The researchers also generated a second phylogeny with the added constraint that the Justinian strain was direct ancestor of the strains that caused the second and third pandemics. The first maximum likelihood tree, however, was a better fit than the second, indicating that the Justinian plague was a separate emergence of Y. pestis than the one causing the Black Death and the 19th and 20th century pandemic.
By contrast, the Black Death strain is placed at the base of a branch that includes that later third pandemic strain, suggesting the Black Death strain gave rise to the other pandemic strain. The strains on that branch include ones that are present in modern-day rodents in Africa and China.
In addition, the researchers found that there is a large variation in the length of the branches making up the phylogenetic tree, but that variation does not correlate with sampling time. For instance, they noted that the Justinian strain lineages are about the same distance from the root of the tree as the Black Death strain, despite the Black Death coming along some 800 years after the Justinian Plague.
Using a Bayesian Markov chain Monte Carlo analysis, Poinar and his colleagues endeavored to estimate the rate of nucleotide substitution or time to common ancestry. However, they found that Y. pestis evolution is marked by large rate variations that they suspect might be due to changes in bacterial generation times during epidemic and endemic cycles, changes in selective pressures, or a combination of the two.

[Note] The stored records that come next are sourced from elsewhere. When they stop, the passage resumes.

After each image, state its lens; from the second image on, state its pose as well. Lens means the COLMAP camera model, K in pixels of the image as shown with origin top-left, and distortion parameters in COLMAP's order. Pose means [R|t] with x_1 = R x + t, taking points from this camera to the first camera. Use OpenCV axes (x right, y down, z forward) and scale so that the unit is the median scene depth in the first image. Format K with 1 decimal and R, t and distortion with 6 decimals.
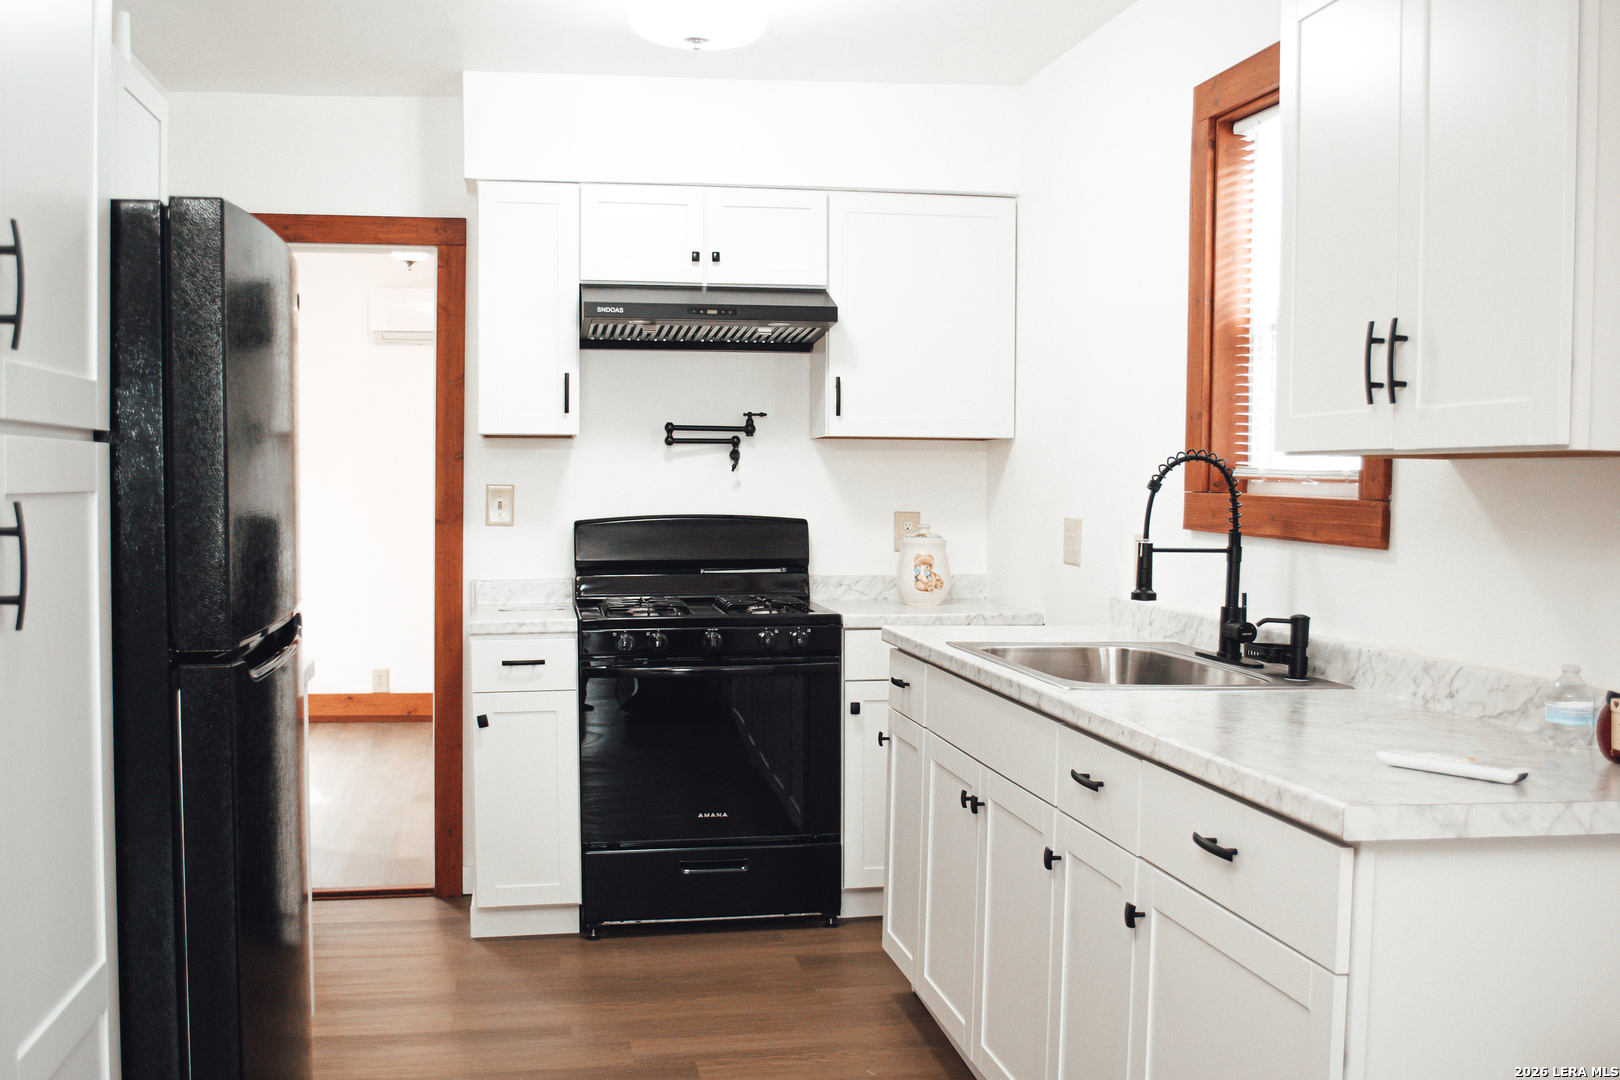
lens RADIAL K [[1585.0, 0, 795.3], [0, 1585.0, 546.9], [0, 0, 1]] dist [-0.082831, 0.000000]
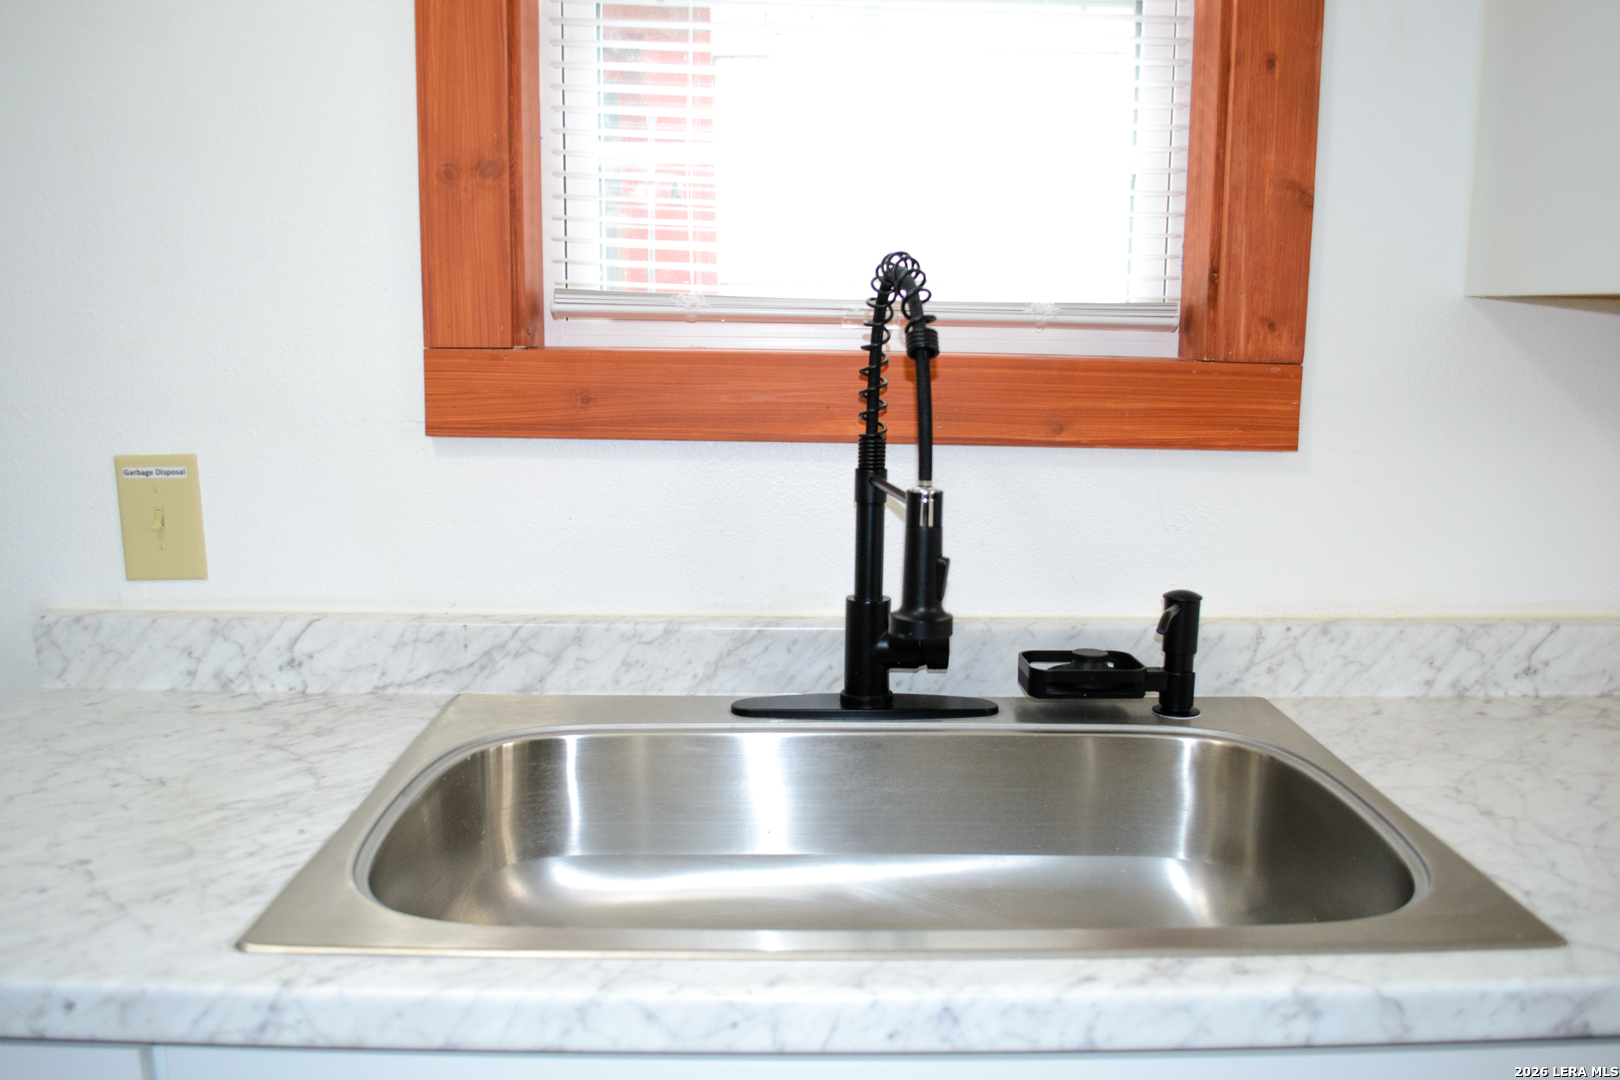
lens RADIAL K [[1490.7, 0, 808.3], [0, 1490.7, 528.8], [0, 0, 1]] dist [-0.082848, 0.000000]
pose [[0.158411, -0.133741, 0.978274, -0.067896], [0.031240, 0.990967, 0.130418, -0.016843], [-0.986879, 0.009901, 0.161158, 0.399431]]
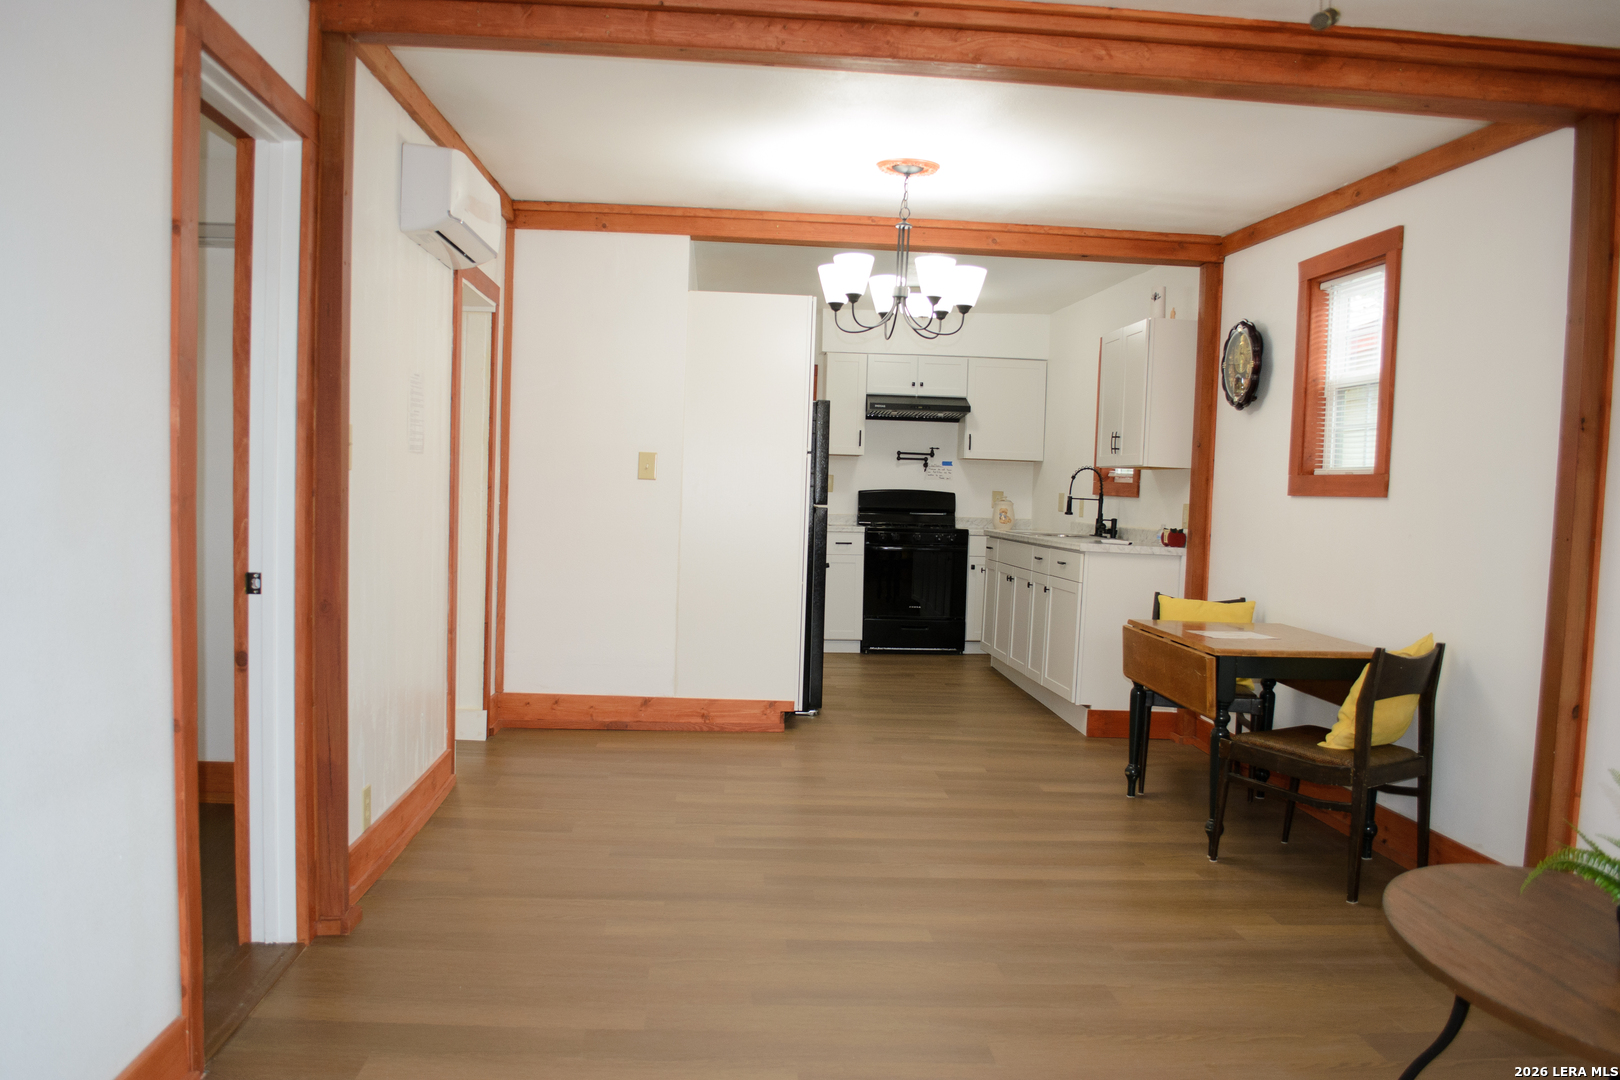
lens RADIAL K [[1297.7, 0, 809.3], [0, 1297.7, 540.6], [0, 0, 1]] dist [-0.073914, 0.006464]
pose [[0.995347, 0.031312, -0.091125, -0.034208], [-0.031693, 0.999494, -0.002733, 0.073591], [0.090993, 0.005609, 0.995836, -1.062566]]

Without a timescale for Y. pestis evolution, the investigators said that they could not determine whether the Plague of Athens in 430 BC or the Antonine Plague of between 165 AD and 180 AD were due to novel Y. pestis strains or strains linked to other plagues.
Before the Plague of Justinian died out, it appeared to have a high mortality rate — some estimates suggest a 40 percent mortality rate. By examining the genome of the bug, the researchers found that it contained a number of SNPs that may partially account for that virulence.
For instance, within the two samples, Poinar and his colleagues identified 23 non-synonymous unique chromosomal or plasmid SNPs, and two of those were within the known virulence factors Ail and YopJ genes. Ail, the researchers noted, is an outer membrane protein linked to promoting bacterial resistance to complement-mediated killing and adhesion to host cells, while YopJ is an effector protein with acetyltransferase activity that is secreted into host cells.
In addition, they reported that the Justinian strain, like the Black Death strain, appears to have included an approximately 15 kb genomic island, dubbed DFR4, that is home to a number of virulence-related genes like ccm2a, which encodes a multidrug ABC transporter ATPase. Other strains of plague have lost this island, the researchers added.
To fully work out the role of those SNPs and genomic island in virulence, more ancient plague genomes will need to be sequenced, Poinar and his colleagues said.
Still, their findings indicate that multiple Y. pestis strains have caused widespread epidemics.
"We know the bacterium Y. pestis has jumped from rodents into humans throughout history and rodent reservoirs of plague still exist today in many parts of the world. If the Justinian plague could erupt in the human population, cause a massive pandemic, and then die out, it suggest it could happen again," said first author Dave Wagner, an associate professor in the Center for Microbial Genetics and Genomics at Northern Arizona University, in a statement. "Fortunately we now have antibiotics that could be used to effectively treat plague, which lessens the chances of another large scale human pandemic."